Models
Mixlayer hosts a curated set of open-source models served behind the OpenAI-compatible API. Pass a model’s identifier as the model field on any request to https://models.mixlayer.ai/v1/chat/completions.
| Model | Identifier | Context Window | Capabilities | Status |
|---|---|---|---|---|
| Qwen 3.5 4B (Free) | qwen/qwen3.5-4b-free | 131K | ToolsReasoning | Stable |
| Qwen 3.5 9B | qwen/qwen3.5-9b | 131K | ToolsReasoning | Stable |
| Qwen 3.5 27B | qwen/qwen3.5-27b | 131K | ToolsReasoning | Stable |
| Qwen 3.5 35B (MoE, 3B active) | qwen/qwen3.5-35b-a3b | 131K | ToolsReasoning | Stable |
| Qwen 3.5 122B (MoE, 10B active) | qwen/qwen3.5-122b-a10b | 131K | ToolsReasoning | Stable |
| Qwen 3.5 397B (MoE, 17B active) | qwen/qwen3.5-397b-a17b | 131K | ToolsReasoning | Stable |
Pricing for each model is listed on the Pricing page. To see the
exact set of models authorized for your API key, call GET /v1/models.
Choosing a model
Use the table below as a starting point — these are the workloads each model is best suited to and the reason it’s the right pick.
| Identifier | Use case & why |
|---|---|
| qwen/qwen3.5-4b-free | Free tier for prototyping, learning the API, and short low-stakes tasks. Smallest and lowest-latency model in the catalog; rate-limited so not for production traffic. |
| qwen/qwen3.5-9b | The cheapest paid model. Good default for high-volume, simple chat, classification, and short-form summarization where cost dominates. |
| qwen/qwen3.5-27b | Dense general-purpose model. Stronger than 9B on multi-step reasoning and instruction-following while staying single-stream fast. |
| qwen/qwen3.5-35b-a3b | Fast MoE — 35B of total knowledge but only 3B parameters active per token. Use when you want broader capability than 9B at similar latency. |
| qwen/qwen3.5-122b-a10b | High-capability MoE for complex reasoning, longer contexts, and harder coding tasks where 27B isn't enough but you don't need the frontier model. |
| qwen/qwen3.5-397b-a17b | Frontier model. Best choice for hard reasoning, multi-step coding, agentic loops, and anywhere quality matters more than per-token cost. |
Per-model notes
Different model families have different recommended sampling settings and behavior.

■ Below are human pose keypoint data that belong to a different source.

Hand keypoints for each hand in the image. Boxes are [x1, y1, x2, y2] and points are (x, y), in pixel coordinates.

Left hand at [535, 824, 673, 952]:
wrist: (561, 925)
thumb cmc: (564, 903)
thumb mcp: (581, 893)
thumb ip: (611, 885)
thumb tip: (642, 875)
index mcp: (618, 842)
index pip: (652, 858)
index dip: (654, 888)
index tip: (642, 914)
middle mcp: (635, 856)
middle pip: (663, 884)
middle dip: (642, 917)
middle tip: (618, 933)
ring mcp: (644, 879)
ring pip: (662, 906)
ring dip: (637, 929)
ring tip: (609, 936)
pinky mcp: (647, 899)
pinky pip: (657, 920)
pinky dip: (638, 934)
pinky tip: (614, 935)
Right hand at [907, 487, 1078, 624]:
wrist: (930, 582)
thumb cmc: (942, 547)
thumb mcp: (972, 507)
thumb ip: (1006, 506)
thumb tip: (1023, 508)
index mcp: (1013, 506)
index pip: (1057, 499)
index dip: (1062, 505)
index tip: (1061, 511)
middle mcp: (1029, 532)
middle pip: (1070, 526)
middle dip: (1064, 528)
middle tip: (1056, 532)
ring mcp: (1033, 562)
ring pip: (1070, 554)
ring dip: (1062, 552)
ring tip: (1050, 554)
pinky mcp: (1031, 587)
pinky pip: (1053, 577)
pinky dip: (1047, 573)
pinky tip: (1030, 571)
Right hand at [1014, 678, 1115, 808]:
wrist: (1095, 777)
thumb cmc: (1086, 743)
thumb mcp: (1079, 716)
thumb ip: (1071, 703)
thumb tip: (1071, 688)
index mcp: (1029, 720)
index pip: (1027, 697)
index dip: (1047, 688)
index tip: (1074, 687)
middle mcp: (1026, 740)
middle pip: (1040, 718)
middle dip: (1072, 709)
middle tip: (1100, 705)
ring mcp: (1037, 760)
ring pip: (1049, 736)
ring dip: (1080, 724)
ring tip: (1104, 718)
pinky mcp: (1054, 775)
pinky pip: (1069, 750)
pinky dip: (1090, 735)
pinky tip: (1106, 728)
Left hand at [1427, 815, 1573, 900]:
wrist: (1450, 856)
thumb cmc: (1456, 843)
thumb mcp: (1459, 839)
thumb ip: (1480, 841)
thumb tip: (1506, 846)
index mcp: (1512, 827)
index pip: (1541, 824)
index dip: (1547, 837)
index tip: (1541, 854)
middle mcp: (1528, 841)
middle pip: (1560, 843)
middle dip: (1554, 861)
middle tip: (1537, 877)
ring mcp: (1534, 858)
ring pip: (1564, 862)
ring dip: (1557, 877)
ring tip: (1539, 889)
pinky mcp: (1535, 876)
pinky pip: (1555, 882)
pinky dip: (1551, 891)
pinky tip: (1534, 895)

The notes below come from the model authors’ published guidance, adapted to the parameters Mixlayer’s API exposes.
Qwen 3.5
Qwen 3.5 models support both a thinking mode (extended chain-of-thought reasoning, returned in reasoning_content) and a non-thinking / instruct mode. See Reasoning for how to toggle between them.

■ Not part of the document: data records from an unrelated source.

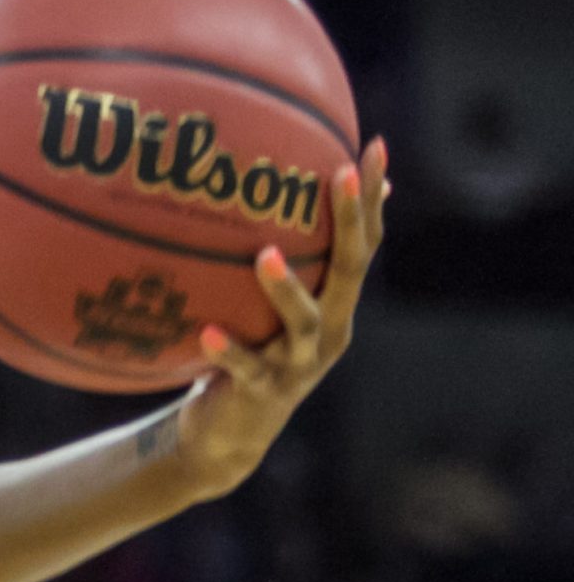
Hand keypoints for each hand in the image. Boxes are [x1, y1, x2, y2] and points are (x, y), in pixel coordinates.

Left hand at [171, 137, 389, 499]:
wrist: (228, 435)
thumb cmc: (248, 353)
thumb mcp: (268, 307)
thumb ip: (286, 262)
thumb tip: (283, 206)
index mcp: (336, 305)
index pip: (365, 242)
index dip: (372, 198)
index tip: (375, 146)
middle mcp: (330, 331)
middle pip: (351, 270)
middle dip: (351, 221)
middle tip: (341, 174)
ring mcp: (299, 365)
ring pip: (304, 323)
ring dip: (285, 289)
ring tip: (265, 255)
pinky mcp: (264, 394)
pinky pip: (247, 368)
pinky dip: (230, 350)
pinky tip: (207, 331)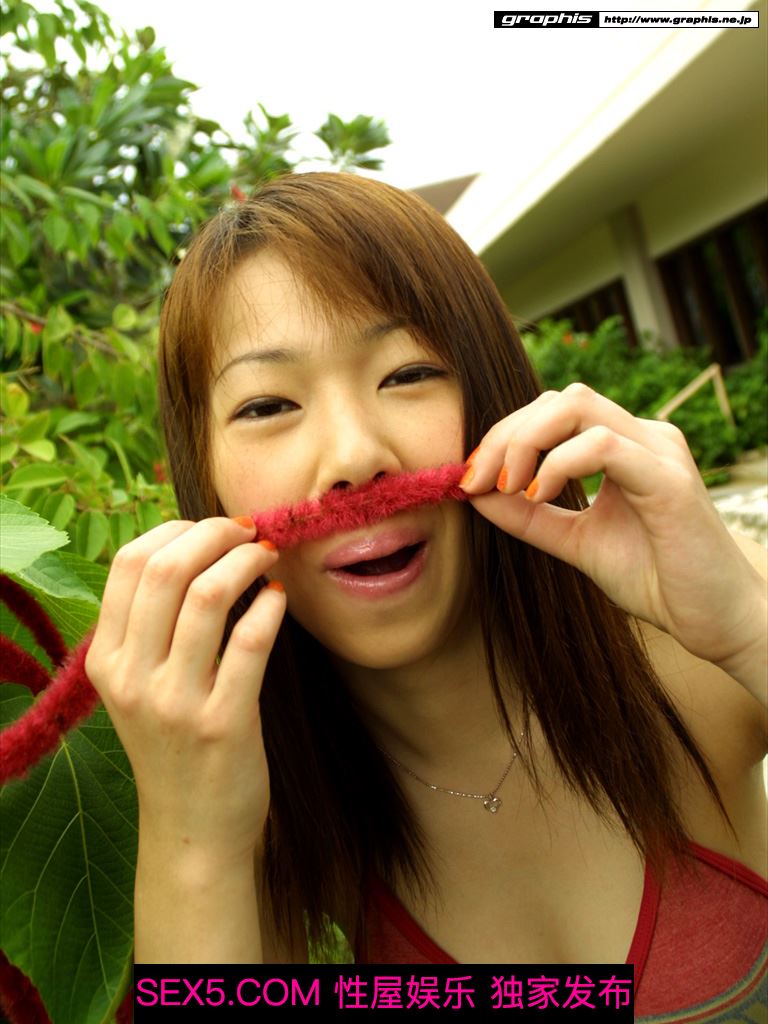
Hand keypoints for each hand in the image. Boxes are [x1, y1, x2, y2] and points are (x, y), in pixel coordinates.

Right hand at [85, 517, 285, 867]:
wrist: (192, 828)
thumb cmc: (175, 742)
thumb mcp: (140, 685)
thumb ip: (152, 625)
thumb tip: (196, 545)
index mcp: (106, 659)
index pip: (128, 565)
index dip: (176, 531)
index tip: (212, 530)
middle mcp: (131, 678)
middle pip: (166, 569)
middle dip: (215, 535)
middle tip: (247, 534)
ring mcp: (175, 702)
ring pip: (208, 596)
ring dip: (247, 562)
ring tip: (267, 558)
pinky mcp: (223, 722)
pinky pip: (250, 641)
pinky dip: (269, 606)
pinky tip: (278, 599)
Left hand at [460, 384, 765, 679]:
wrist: (715, 620)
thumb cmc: (655, 578)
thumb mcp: (576, 542)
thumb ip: (529, 517)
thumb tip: (475, 492)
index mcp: (624, 446)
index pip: (553, 411)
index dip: (504, 435)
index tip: (470, 477)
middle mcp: (644, 437)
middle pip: (559, 399)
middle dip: (506, 434)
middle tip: (478, 479)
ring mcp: (660, 451)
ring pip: (578, 407)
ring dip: (526, 442)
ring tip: (509, 487)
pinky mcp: (669, 479)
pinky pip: (603, 446)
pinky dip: (559, 464)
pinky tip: (539, 496)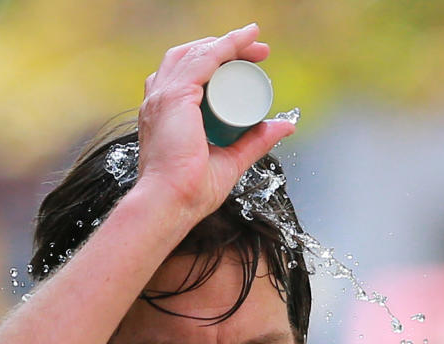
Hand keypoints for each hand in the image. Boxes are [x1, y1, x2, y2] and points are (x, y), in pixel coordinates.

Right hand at [135, 24, 294, 220]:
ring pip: (198, 54)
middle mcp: (159, 101)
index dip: (218, 64)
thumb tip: (284, 127)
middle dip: (225, 48)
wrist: (169, 203)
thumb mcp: (231, 158)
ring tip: (254, 42)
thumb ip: (255, 142)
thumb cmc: (189, 191)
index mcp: (164, 114)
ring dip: (228, 43)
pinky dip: (225, 46)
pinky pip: (204, 59)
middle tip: (256, 51)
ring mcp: (164, 96)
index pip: (189, 75)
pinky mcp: (175, 97)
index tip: (248, 63)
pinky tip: (243, 40)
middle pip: (192, 58)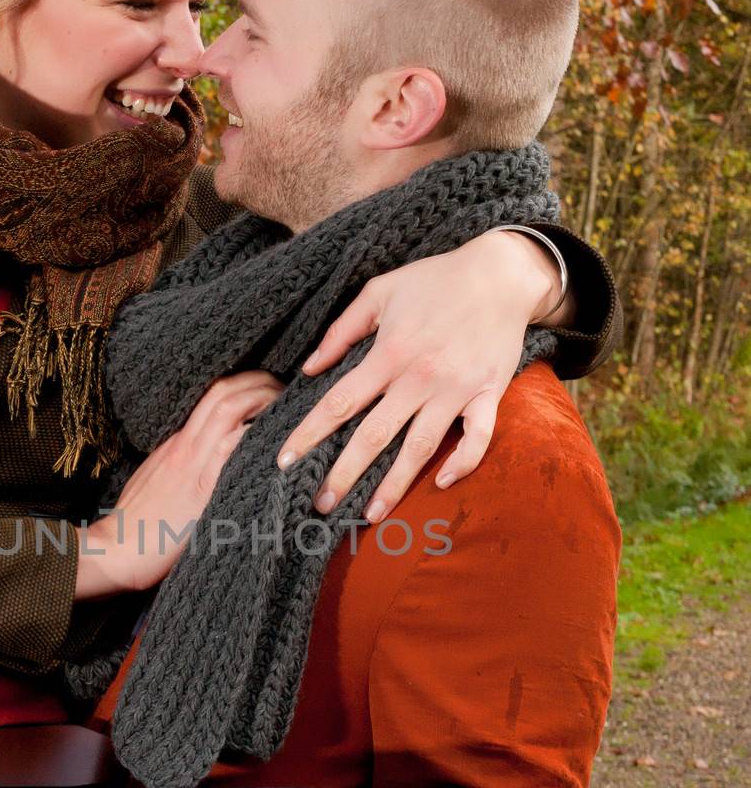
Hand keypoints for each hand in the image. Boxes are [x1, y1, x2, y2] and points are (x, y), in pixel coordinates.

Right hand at [75, 371, 283, 598]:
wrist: (115, 551)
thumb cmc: (136, 524)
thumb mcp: (158, 483)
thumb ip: (183, 466)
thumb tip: (211, 462)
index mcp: (177, 444)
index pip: (213, 397)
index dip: (245, 385)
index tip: (268, 391)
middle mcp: (186, 446)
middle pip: (224, 392)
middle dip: (260, 383)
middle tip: (287, 392)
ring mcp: (193, 464)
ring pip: (229, 410)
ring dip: (264, 402)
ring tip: (290, 410)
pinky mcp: (202, 490)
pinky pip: (232, 449)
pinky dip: (257, 438)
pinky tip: (280, 440)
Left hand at [276, 228, 564, 519]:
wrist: (500, 273)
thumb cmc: (435, 280)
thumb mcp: (380, 291)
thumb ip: (342, 330)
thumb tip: (310, 368)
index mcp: (389, 352)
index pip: (339, 402)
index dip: (309, 434)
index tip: (286, 461)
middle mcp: (419, 377)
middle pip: (374, 435)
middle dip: (344, 474)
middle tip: (320, 505)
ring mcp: (456, 389)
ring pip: (420, 446)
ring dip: (395, 485)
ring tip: (370, 515)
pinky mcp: (488, 394)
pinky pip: (479, 437)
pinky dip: (464, 462)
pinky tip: (444, 484)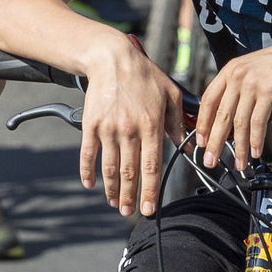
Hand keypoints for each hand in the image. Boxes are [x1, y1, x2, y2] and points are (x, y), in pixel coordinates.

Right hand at [79, 38, 185, 217]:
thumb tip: (183, 143)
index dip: (149, 190)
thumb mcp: (170, 93)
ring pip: (110, 167)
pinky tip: (90, 184)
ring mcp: (108, 129)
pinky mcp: (91, 124)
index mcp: (151, 126)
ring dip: (112, 189)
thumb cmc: (143, 74)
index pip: (151, 166)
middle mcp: (129, 131)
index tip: (148, 208)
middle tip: (129, 212)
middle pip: (129, 172)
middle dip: (130, 196)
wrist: (111, 58)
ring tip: (114, 203)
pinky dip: (87, 171)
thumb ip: (178, 120)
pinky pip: (88, 153)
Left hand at [194, 34, 271, 168]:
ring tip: (238, 163)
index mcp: (230, 70)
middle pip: (220, 115)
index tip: (201, 140)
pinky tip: (256, 152)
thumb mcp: (254, 70)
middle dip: (214, 142)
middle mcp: (237, 76)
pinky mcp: (268, 92)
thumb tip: (230, 114)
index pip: (207, 100)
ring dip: (239, 148)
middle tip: (210, 159)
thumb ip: (239, 88)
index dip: (202, 123)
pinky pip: (258, 122)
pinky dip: (256, 140)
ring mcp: (252, 84)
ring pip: (239, 123)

Qwen recommends the following sampling settings depending on mode and task:
| Mode | Recommended sampling |
|---|---|
| Thinking — general tasks | temperature=1.0, top_p=0.95, top_k=20, presence_penalty=0.0, repetition_penalty=1.0 |
| Thinking — precise coding (e.g. WebDev) | temperature=0.6, top_p=0.95, top_k=20, presence_penalty=0.0, repetition_penalty=1.0 |
| Instruct (non-thinking) | temperature=0.7, top_p=0.80, top_k=20, presence_penalty=1.5, repetition_penalty=1.0 |
Qwen’s published guidance also recommends min_p=0.0. Mixlayer’s API does
not currently expose a min_p parameter, so it can be omitted — the gateway
applies a model-appropriate default.
For the MoE variants (qwen3.5-35b-a3b, qwen3.5-122b-a10b, qwen3.5-397b-a17b), the active-parameter count is what governs latency and cost, while the total parameter count governs capability. The 397b-a17b model is the strongest and is the recommended choice for hard reasoning, coding, and agentic workloads.